After doing network maintenance, many worker VMs in TKGI on vSphere with VMware NSX show 'unresponsive agent' state.
The worker VMs cannot be recreated due to 'Read-only file system' error as shown:
$ bosh -d service-instance_########## recreate worker/########## --fix --no-converge
Using environment '172.##.##.##’ as client 'ops_manager'
Using deployment 'service-instance_##########'
Continue? [yN]: y
Task 11219963
Task 11219963 | 00:32:24 | Deprecation: Global 'properties' are deprecated. Please define 'properties' at the job level.
Task 11219963 | 00:34:40 | Updating instance worker/########## (0): Stopping instance (00:00:00)
Task 11219963 | 00:34:40 | Updating instance worker/########## (0): Deleting VM (00:00:01)
L Error: Unknown CPI error 'Unknown' with message 'Read-only file system @ rb_sysopen - /var/vcap/data/director/tmp/vsphere-cpi-nsxt-ca######-######-######' in 'delete_vm' CPI method (CPI request ID: 'cpi-######')
Task 11219963 | 00:34:41 | Error: Unknown CPI error 'Unknown' with message 'Read-only file system @ rb_sysopen - /var/vcap/data/director/tmp/vsphere-cpi-nsxt-ca######-######-######' in 'delete_vm' CPI method (CPI request ID: 'cpi-######')
Task 11219963 Started Mon Aug 11 00:32:24 UTC 2025
Task 11219963 Finished Mon Aug 11 00:34:41 UTC 2025
Task 11219963 Duration 00:02:17
Task 11219963 error
Non-converging action failed:
Expected task '11219963' to succeed but state is 'error'
Exit code 1
File /var/vcap/data/director/tmp/vsphere-cpi-nsxt-ca######-######-###### can be found in the bosh director VM.

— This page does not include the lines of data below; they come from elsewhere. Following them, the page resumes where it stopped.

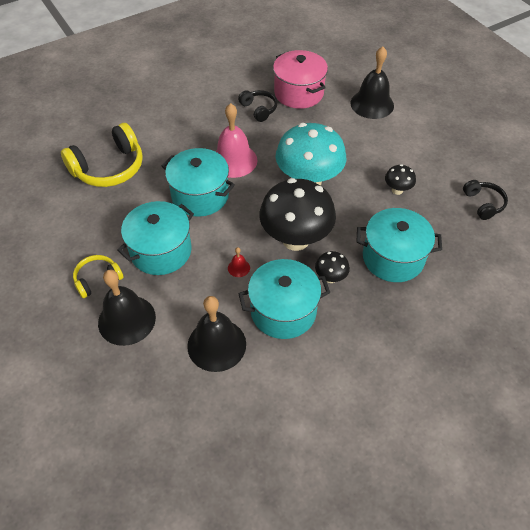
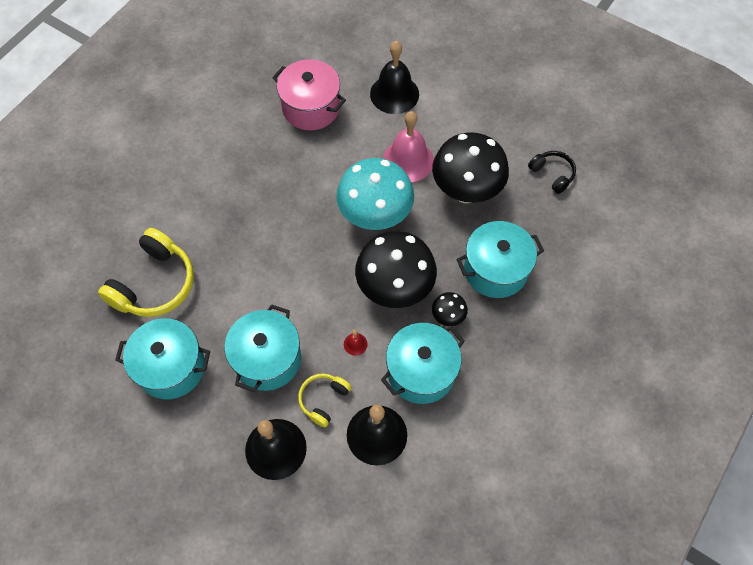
camera: 25 degrees left, 10 degrees up
yellow headphones [73,255,124,298] -> yellow headphones moved to [298,373,351,427]
turquoise pot [162,148,235,217] -> turquoise pot moved to [115,318,210,399]
pink bell [215,103,258,178] -> pink bell moved to [383,111,434,182]
black headphones [238,90,277,122] -> none
black mushroom [385,164,416,195] -> black mushroom [432,132,509,203], size x2.26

Additionally, even root user are not able to modify or access test files in the bosh director VM:
bosh/0:/home/vcap# touch /var/vcap/data/testfile
touch: cannot touch '/var/vcap/data/testfile': Read-only file system
Tanzu Kubernetes Grid Integrated Edition
Due to the maintenance, the storage has been switched to read-only mode, which brings the file systems on VM using the storage to read-only state.
After the maintenance is done, usually a reboot of the affected VM could restore the file system from ready-only mode to its normal state.
To solve the aforementioned error, rebooting the bosh director VM first to fix the read-only file system issue, then recreate the affected worker VM with command like "bosh recreate".